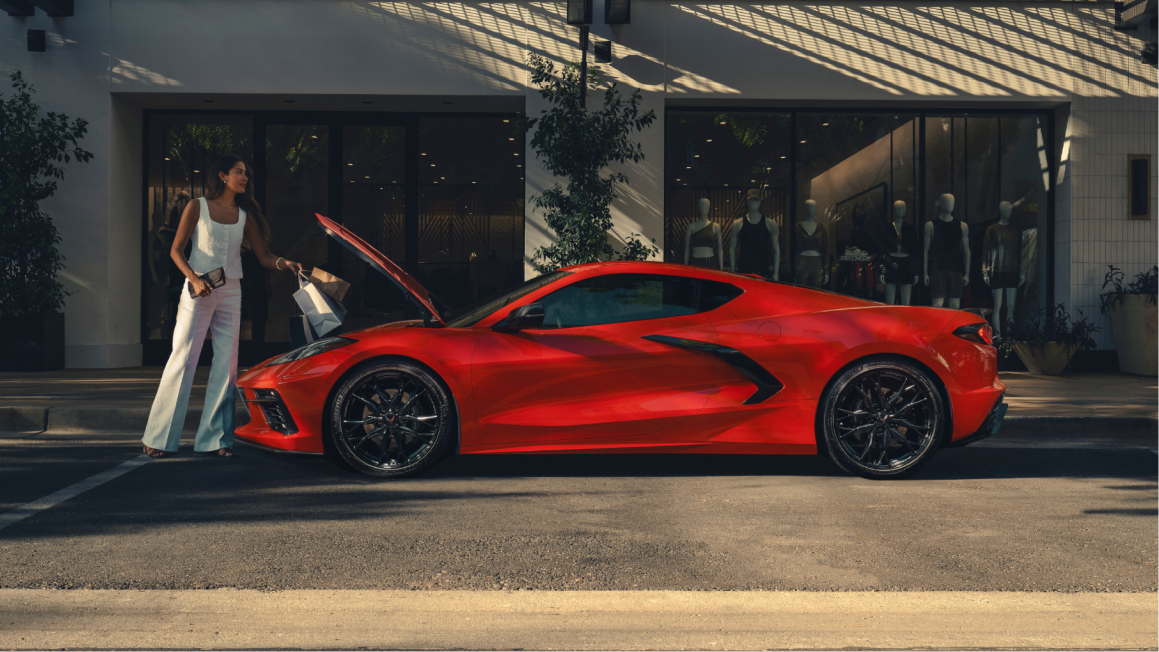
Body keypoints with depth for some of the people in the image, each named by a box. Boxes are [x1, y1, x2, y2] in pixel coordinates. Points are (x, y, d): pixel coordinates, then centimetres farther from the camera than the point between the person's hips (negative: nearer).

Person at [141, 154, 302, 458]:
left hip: (230, 293, 4)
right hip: (197, 292, -4)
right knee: (182, 360, -5)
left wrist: (283, 263, -10)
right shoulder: (197, 207, 1)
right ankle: (158, 437, 0)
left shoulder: (244, 216, 12)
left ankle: (215, 438, 6)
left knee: (227, 363, 0)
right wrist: (194, 279, -17)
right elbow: (176, 250, -2)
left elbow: (263, 256, 11)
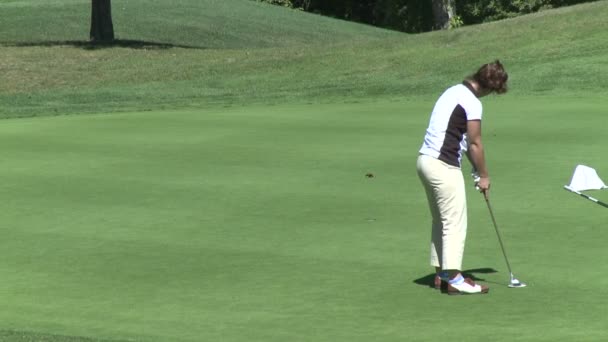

> What you should do
Give the number of lines in the records above that contain the word "left", and nothing more.

> Task solution
6